Lors de l'écriture d'un de ces précédents romans, "Kinderzimmer", Valentine Goby a rencontré Marie-José Chombart de Lauwe une ancienne résistante déportée.
Au cours d'un des nombreux entretiens le nom de Charlotte Delbo est prononcé pour la première fois et Valentine Goby veut tout retrouver à son sujet car elle est, elle-aussi, une ancienne résistante déportée à Auschwitz et après son retour elle a écrit pour témoigner, rendre hommage à toutes ses compagnes...
C'est ainsi que de bibliothèque en bibliothèque elle retrouve et ressort ses écrits, y compris les correspondances privées (dont elle n'a pas eu l'autorisation de retranscription dans son livre mais que l'on peut consulter à la Bibliothèque Nationale de France dans les archives du Fonds Delbo). Elle va lire ses récits, poèmes, pièces de théâtre, tout ce que l'auteur a produit après son retour du camp de Auschwitz-Birkenau.
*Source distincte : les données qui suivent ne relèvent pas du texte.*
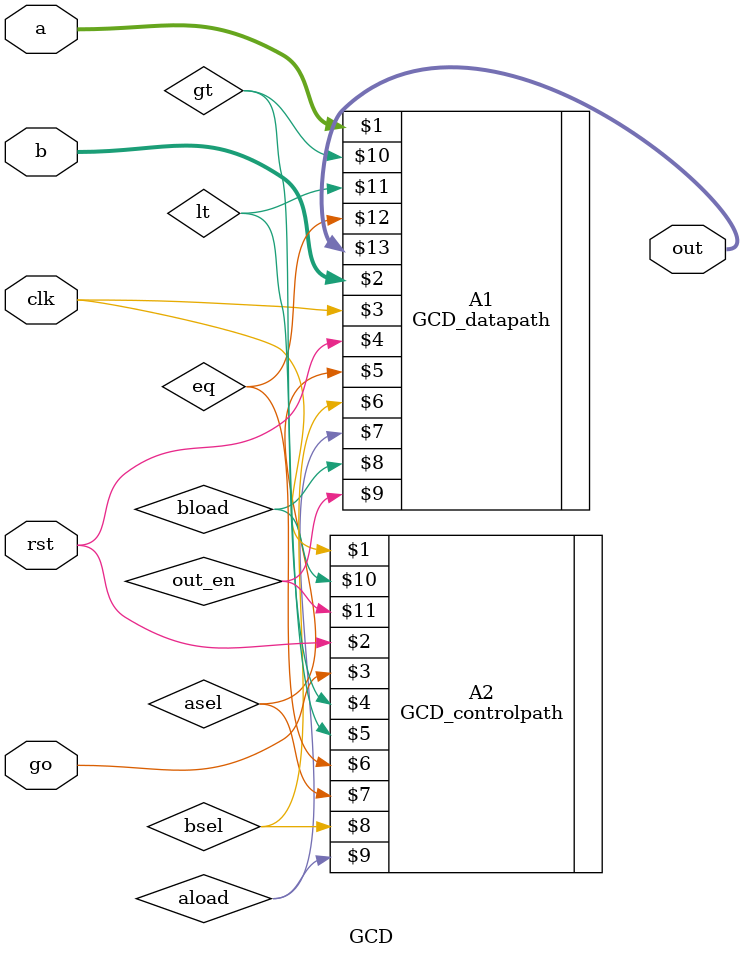
<source format=v>
module GCD(clk,rst,go,a,b,out);
input clk,rst,go;
input [7:0]a,b;
output [7:0]out;
wire asel,bsel,aload,bload,out_en,gt,lt,eq;
GCD_datapath A1(a,b,clk,rst,asel,bsel,aload,bload,out_en,gt,lt,eq,out);
GCD_controlpath A2(clk,rst,go,gt,lt,eq,asel,bsel,aload,bload,out_en);
endmodule

</source>
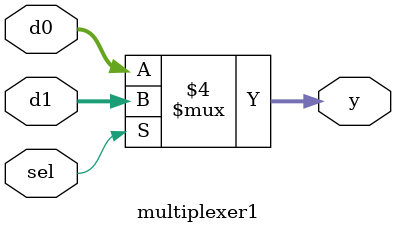
<source format=v>
`timescale 1ns / 1ps
module multiplexer1(d0, d1, sel, y);
input [3:0] d0, d1; 
input sel;
output reg [3:0] y;
always @(sel)
	begin
		if(sel == 1)
            begin
                y = d1; 
            end
		else 
            begin
                y = d0; 
            end
	end	
endmodule

</source>
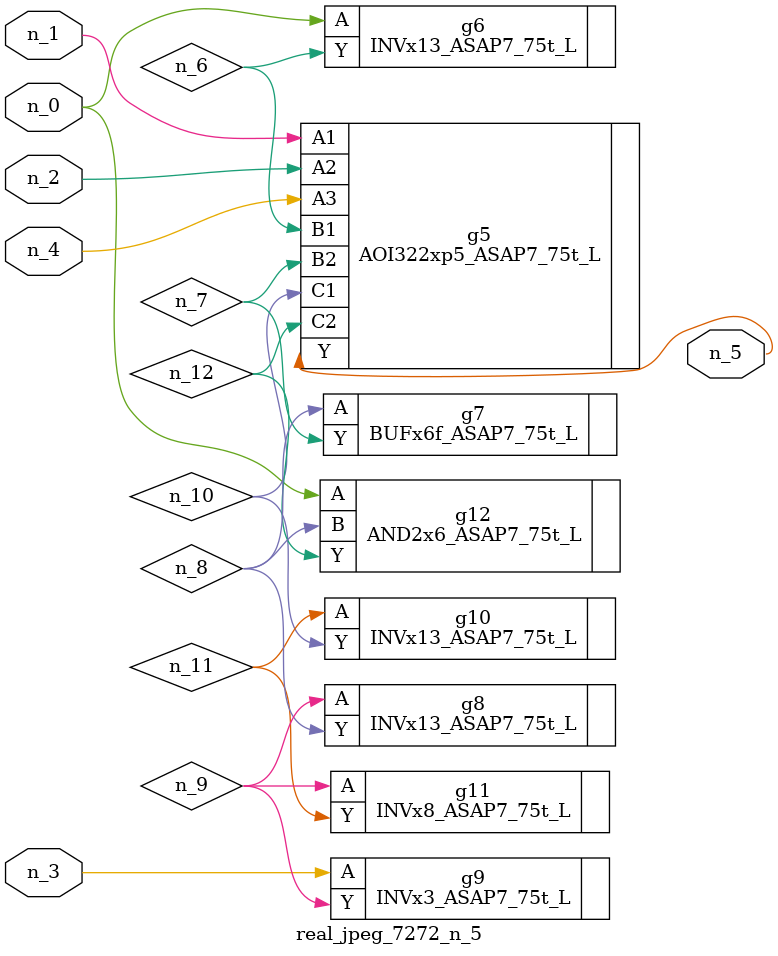
<source format=v>
module real_jpeg_7272_n_5 (n_4, n_0, n_1, n_2, n_3, n_5);

input n_4;
input n_0;
input n_1;
input n_2;
input n_3;

output n_5;

wire n_12;
wire n_8;
wire n_11;
wire n_6;
wire n_7;
wire n_10;
wire n_9;

INVx13_ASAP7_75t_L g6 ( 
.A(n_0),
.Y(n_6)
);

AND2x6_ASAP7_75t_L g12 ( 
.A(n_0),
.B(n_8),
.Y(n_12)
);

AOI322xp5_ASAP7_75t_L g5 ( 
.A1(n_1),
.A2(n_2),
.A3(n_4),
.B1(n_6),
.B2(n_7),
.C1(n_10),
.C2(n_12),
.Y(n_5)
);

INVx3_ASAP7_75t_L g9 ( 
.A(n_3),
.Y(n_9)
);

BUFx6f_ASAP7_75t_L g7 ( 
.A(n_8),
.Y(n_7)
);

INVx13_ASAP7_75t_L g8 ( 
.A(n_9),
.Y(n_8)
);

INVx8_ASAP7_75t_L g11 ( 
.A(n_9),
.Y(n_11)
);

INVx13_ASAP7_75t_L g10 ( 
.A(n_11),
.Y(n_10)
);


endmodule
</source>
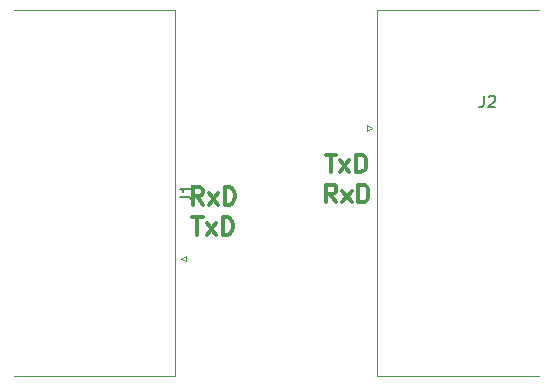
<source format=gto>
G04 #@! TF.GenerationSoftware,KiCad,Pcbnew,5.1.10-88a1d61d58~88~ubuntu20.04.1*
G04 #@! TF.CreationDate,2021-05-09T22:10:24+02:00*
G04 #@! TF.ProjectId,SerialSwitcher,53657269-616c-4537-9769-74636865722e,rev?*
G04 #@! TF.SameCoordinates,Original*
G04 #@! TF.FileFunction,Legend,Top*
G04 #@! TF.FilePolarity,Positive*
%FSLAX46Y46*%
G04 Gerber Fmt 4.6, Leading zero omitted, Abs format (unit mm)*
G04 Created by KiCad (PCBNEW 5.1.10-88a1d61d58~88~ubuntu20.04.1) date 2021-05-09 22:10:24*
%MOMM*%
%LPD*%
G01*
G04 APERTURE LIST*
%ADD10C,0.300000*%
%ADD11C,0.120000*%
%ADD12C,0.150000*%
%ADD13C,4.000000*%
%ADD14C,1.600000*%
%ADD15R,1.600000X1.600000*%
%ADD16C,2.200000*%
G04 APERTURE END LIST*
D10*
X135087142Y-56513571D02*
X134587142Y-55799285D01*
X134230000Y-56513571D02*
X134230000Y-55013571D01*
X134801428Y-55013571D01*
X134944285Y-55085000D01*
X135015714Y-55156428D01*
X135087142Y-55299285D01*
X135087142Y-55513571D01*
X135015714Y-55656428D01*
X134944285Y-55727857D01*
X134801428Y-55799285D01*
X134230000Y-55799285D01*
X135587142Y-56513571D02*
X136372857Y-55513571D01*
X135587142Y-55513571D02*
X136372857Y-56513571D01*
X136944285Y-56513571D02*
X136944285Y-55013571D01*
X137301428Y-55013571D01*
X137515714Y-55085000D01*
X137658571Y-55227857D01*
X137730000Y-55370714D01*
X137801428Y-55656428D01*
X137801428Y-55870714D01*
X137730000Y-56156428D01*
X137658571Y-56299285D01*
X137515714Y-56442142D01*
X137301428Y-56513571D01*
X136944285Y-56513571D01*
X134194285Y-57563571D02*
X135051428Y-57563571D01*
X134622857Y-59063571D02*
X134622857Y-57563571D01*
X135408571Y-59063571D02*
X136194285Y-58063571D01*
X135408571Y-58063571D02*
X136194285Y-59063571D01*
X136765714Y-59063571D02*
X136765714Y-57563571D01*
X137122857Y-57563571D01*
X137337142Y-57635000D01*
X137480000Y-57777857D01*
X137551428Y-57920714D01*
X137622857Y-58206428D01*
X137622857Y-58420714D01*
X137551428Y-58706428D01*
X137480000Y-58849285D01*
X137337142Y-58992142D01*
X137122857Y-59063571D01*
X136765714Y-59063571D01*
X145494285Y-52263571D02*
X146351428Y-52263571D01*
X145922857Y-53763571D02*
X145922857Y-52263571D01*
X146708571Y-53763571D02*
X147494285Y-52763571D01*
X146708571Y-52763571D02*
X147494285Y-53763571D01*
X148065714Y-53763571D02*
X148065714Y-52263571D01*
X148422857Y-52263571D01*
X148637142Y-52335000D01*
X148780000Y-52477857D01*
X148851428Y-52620714D01*
X148922857Y-52906428D01*
X148922857Y-53120714D01*
X148851428Y-53406428D01*
X148780000Y-53549285D01*
X148637142Y-53692142D01*
X148422857Y-53763571D01*
X148065714Y-53763571D01*
X146387142Y-56313571D02*
X145887142Y-55599285D01*
X145530000Y-56313571D02*
X145530000Y-54813571D01*
X146101428Y-54813571D01*
X146244285Y-54885000D01*
X146315714Y-54956428D01*
X146387142Y-55099285D01*
X146387142Y-55313571D01*
X146315714Y-55456428D01*
X146244285Y-55527857D01*
X146101428Y-55599285D01*
X145530000Y-55599285D01*
X146887142Y-56313571D02*
X147672857Y-55313571D01*
X146887142Y-55313571D02*
X147672857Y-56313571D01*
X148244285Y-56313571D02*
X148244285Y-54813571D01*
X148601428Y-54813571D01*
X148815714Y-54885000D01*
X148958571Y-55027857D01*
X149030000Y-55170714D01*
X149101428Y-55456428D01*
X149101428Y-55670714D01*
X149030000Y-55956428D01*
X148958571Y-56099285D01*
X148815714Y-56242142D01*
X148601428Y-56313571D01*
X148244285Y-56313571D01*
D11*
X133221325Y-61070000D02*
X133654338Y-60820000D01*
X133654338Y-61320000D02*
X133221325Y-61070000D01*
X133654338Y-60820000D02*
X133654338Y-61320000D01*
X132760000Y-71015000D02*
X119080000Y-71015000D01*
X132760000Y-40045000D02*
X132760000Y-71015000D01*
X119080000Y-40045000D02*
X132760000Y-40045000D01*
X163520000Y-71025000D02*
X149840000Y-71025000D01*
X149840000Y-71025000D02*
X149840000Y-40055000D01*
X149840000Y-40055000D02*
X163520000Y-40055000D01*
X148945662Y-50250000D02*
X148945662Y-49750000D01*
X148945662Y-49750000D02*
X149378675Y-50000000D01*
X149378675Y-50000000D02*
X148945662Y-50250000D01*
D12*
X133152380Y-55863333D02*
X133866666Y-55863333D01*
X134009523Y-55910952D01*
X134104761Y-56006190D01*
X134152380Y-56149047D01*
X134152380Y-56244285D01*
X134152380Y-54863333D02*
X134152380Y-55434761D01*
X134152380Y-55149047D02*
X133152380Y-55149047D01*
X133295238Y-55244285D01*
X133390476Y-55339523D01*
X133438095Y-55434761D01*
X158848466Y-47267880D02*
X158848466Y-47982166D01*
X158800847Y-48125023D01*
X158705609Y-48220261D01*
X158562752Y-48267880D01*
X158467514Y-48267880D01*
X159277038Y-47363119D02*
X159324657Y-47315500D01*
X159419895Y-47267880D01*
X159657990Y-47267880D01*
X159753228Y-47315500D01*
X159800847Y-47363119D01*
X159848466Y-47458357D01*
X159848466Y-47553595D01*
X159800847Y-47696452D01*
X159229419Y-48267880D01*
X159848466Y-48267880D01*
%LPC*%
D13*
X128580000Y-68030000D03*
X128580000Y-43030000D03*
D14*
X127160000Y-51375000D03*
X127160000Y-54145000D03*
X127160000Y-56915000D03*
X127160000Y-59685000D03*
X130000000Y-49990000D03*
X130000000Y-52760000D03*
X130000000Y-55530000D03*
X130000000Y-58300000D03*
D15*
X130000000Y-61070000D03*
D16*
X141300000Y-37400000D03*
X122000000Y-37400000D03*
X141300000Y-73800000D03*
X122000000Y-73800000D03*
X160600000Y-73800000D03*
X160600000Y-37400000D03*
D15*
X152600000Y-50000000D03*
D14*
X152600000Y-52770000D03*
X152600000Y-55540000D03*
X152600000Y-58310000D03*
X152600000Y-61080000D03*
X155440000Y-51385000D03*
X155440000Y-54155000D03*
X155440000Y-56925000D03*
X155440000Y-59695000D03*
D13*
X154020000Y-68040000D03*
X154020000Y-43040000D03*
M02*

</source>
Petit à petit Valentine Goby nous raconte Charlotte, elle lui rend un hommage, fort, respectueux. Pour elle c'est une écrivain qui a écrit comme personne sur les camps de concentration, mais aussi sur le retour, sur le long chemin du souvenir, du devoir de mémoire.
On (re)découvre une autre manière de vivre les choses, Valentine Goby nous donne un texte dans l'ensemble positif, presque rassurant alors même que Charlotte Delgo disait : "Il n'y a pas de compensation ni de consolation à la déportation. On ne revient pas meilleur. On n'est augmenté que d'effroi. La déportation est une perte sèche."
Charlotte Delbo est d'abord désemparée elle-aussi :
« [...]la vie m'a été rendue et je suis là devant la vie comme devant une robe qu'on ne peut plus mettre.»
A Jacques Chancel qui lui dit qu'on ne s'en sort plus de tout cela [les camps], elle répond : «Je crois au contraire que j'en suis sortie. Peut-être que, en l'écrivant, je le projette hors de moi.»
Pour elle la vie a été plus forte malgré le souvenir de son mari disparu, assassiné par les allemands.
C'est le hasard ou l'air du temps, mais Valentine parle aussi de Robert Antelme, l'ancien mari de Marguerite Duras lui aussi résistant déporté à Buchenwald et qui est le grand second rôle absent du film "la douleur" tiré du livre éponyme de Marguerite Duras.
En résumé nous avons ici un récit intense, intelligent, et qui nous ouvre les portes d'un écrivain peu connu et qui apparemment mérite que l'on s'attarde un peu plus sur ses écrits.
Je suis bien évidemment fortement tentée... à suivre !
"L'injonction de parler [...], voilà ce qui commande à Charlotte Delbo, en dépit des souffrances endurées et de la perte de Georges, de préférer la vie. Incarner plus que soi-même, porter l'humanité en soi."
"Qui a lu les récits et poèmes du retour livrés par des déportés sait comme il est difficile de revenir d'Auschwitz. Je veux dire revenir complètement, au-delà du corps, se délester des réflexes de la déportée, de ses peurs, repousser l'invasion quotidienne. C'est un poids terrible que la cohorte des souvenirs."
"Écrire, c'est probablement chaque fois rouvrir la blessure. Mais aussi, et là est le miracle, faire l'expérience d'un mouvement paradoxal : plus la plaie est rouverte, mieux elle cicatrise."L'Iconoclaste, 164 pages.